You are now vulnerable, facing an uncertain future. Old insecurities and fears make a comeback with trumpets blaring. Your days that had structured themselves around your relationship now feel empty, you feel like you have lost a part of yourself. Everything has changed and everything under the sun callously reminds you of the change. However, all these gut-wrenching feelings are natural. They are biological, merely your brain chemistry reacting to loss and pain. But a friend attempting to explain biochemistry to a mourning you will probably get a shoe thrown at him or her. Yet, the fact remains that you do need your friends, even the chemical formula spouting ones.

As your brain continues to beat you up, a fair outlook on the relationship would be too much to demand from yourself. A sea of hostile emotions would have already wrecked your logical self and navigating through these emotions alone is too big a challenge for anyone. Each relationship is different and people cope in different ways, but it is important to realise that you need not be alone. Let your friends and family remind you of the full life that awaits you.
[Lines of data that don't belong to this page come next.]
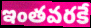
ఇంతవరకే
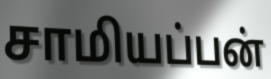
சாமியப்பன்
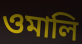
ওমালি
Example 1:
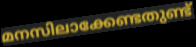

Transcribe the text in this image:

മനസിലാക്കേണ്ടതുണ്ട്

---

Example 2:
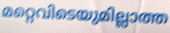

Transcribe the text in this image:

മറ്റെവിടെയുമില്ലാത്ത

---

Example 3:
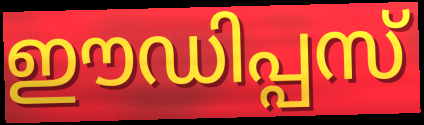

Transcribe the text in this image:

ഈഡിപ്പസ്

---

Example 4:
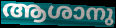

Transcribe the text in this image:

ആശാനു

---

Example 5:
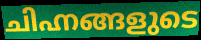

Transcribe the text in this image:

ചിഹ്നങ്ങളുടെ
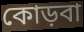
কোড়বা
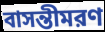
বাসন্তীমরণ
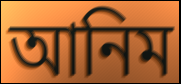
আনিম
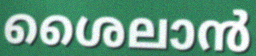
ശൈലാൻ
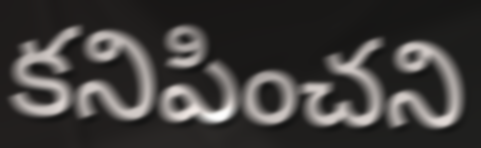
కనిపించని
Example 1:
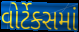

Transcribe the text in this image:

વોર્ટેક્સમાં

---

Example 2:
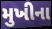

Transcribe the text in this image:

મુખીના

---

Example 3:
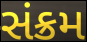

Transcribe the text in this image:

But if the impact does get to be too overwhelming for you, affecting your daily life and other relationships, there is absolute sense in seeking professional help. You have just gone through a major upheaval and you might need a bit of help in realigning yourself. “Visiting a psychiatrist has been stigmatised by Indians. Having said that, it also depends on the background of the particular person. The new generation adults tend to seek medical help when it comes to these matters. But, it is not as simple as visiting a physician,” says Elsie. According to Zoheb, people who are sensitised to the benefits of psychotherapy tend to go for it. “Medical students and people who are closely associated with the medical sector are quick to get it fixed,” he says.

“Post breakup gloom is not to be taken lightly,” says Dr Varghese Punnoose, professor, psychiatry, Government Medical College, Alappuzha, as he cites aloofness, academic decline and aggression as possible after effects. Employing unhealthy coping mechanisms at this stage would lead one through a downward spiral resulting in persistent emotional baggage and even thoughts of self-harm.
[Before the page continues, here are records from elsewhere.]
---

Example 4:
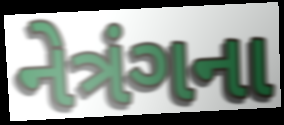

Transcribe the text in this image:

નેત્રંગના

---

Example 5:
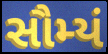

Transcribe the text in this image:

સૌમ્યં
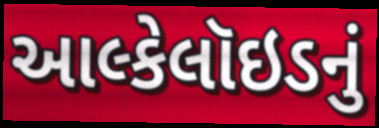
આલ્કેલૉઇડનું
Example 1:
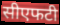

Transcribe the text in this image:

सीएफटी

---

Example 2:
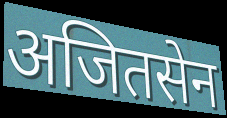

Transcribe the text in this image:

अजितसेन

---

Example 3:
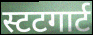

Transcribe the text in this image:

स्टटगार्ट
High levels of professional competence and expertise is needed to take on such a precarious state of mind. “Stay away from self-proclaimed counsellors,” says Dr Punnoose. Trained professionals can tackle the emotional storm better. Therapy and other such legit avenues have proven to be of much aid in seeing emotions to their completion.
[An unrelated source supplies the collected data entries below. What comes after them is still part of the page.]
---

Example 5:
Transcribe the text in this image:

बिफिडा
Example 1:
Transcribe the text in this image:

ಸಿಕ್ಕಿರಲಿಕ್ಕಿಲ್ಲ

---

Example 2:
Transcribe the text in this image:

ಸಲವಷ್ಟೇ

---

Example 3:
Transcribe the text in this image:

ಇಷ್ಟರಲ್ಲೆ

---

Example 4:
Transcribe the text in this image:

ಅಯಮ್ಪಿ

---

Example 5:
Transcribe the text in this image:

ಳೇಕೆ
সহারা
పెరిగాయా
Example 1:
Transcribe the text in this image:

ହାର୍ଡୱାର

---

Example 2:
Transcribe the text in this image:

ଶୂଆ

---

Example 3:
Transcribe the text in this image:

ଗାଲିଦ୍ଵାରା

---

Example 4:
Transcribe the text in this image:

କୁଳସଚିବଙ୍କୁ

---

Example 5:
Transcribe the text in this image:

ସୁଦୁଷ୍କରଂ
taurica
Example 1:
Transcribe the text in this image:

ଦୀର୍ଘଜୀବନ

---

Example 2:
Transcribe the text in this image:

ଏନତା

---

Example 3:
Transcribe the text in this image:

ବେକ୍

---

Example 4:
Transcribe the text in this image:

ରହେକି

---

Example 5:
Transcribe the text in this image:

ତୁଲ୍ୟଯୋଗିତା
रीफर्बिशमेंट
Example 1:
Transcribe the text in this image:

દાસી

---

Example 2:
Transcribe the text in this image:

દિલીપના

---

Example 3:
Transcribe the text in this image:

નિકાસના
According to Elsie, intrusive thoughts post break-up is almost uncontrollable. “Music, images or places that remind a person of their lover tend to bring a string of obsessional thoughts. Studies have shown that the area of the brain that is activated during this time is the same that is activated during a physical pain. It can be a very traumatic experience which can lead to further negative thoughts,” she says.

Healing a broken heart is like healing a physical injury―it requires care and time. Go easy on yourself, seek help, calm your frenzied brain and don't be afraid to start again. Soon enough, you will be able to sift through the relics of your past relationship and find revealing lessons about yourself. At that point you would have not only recovered from the heartbreak but also be a better person because of it.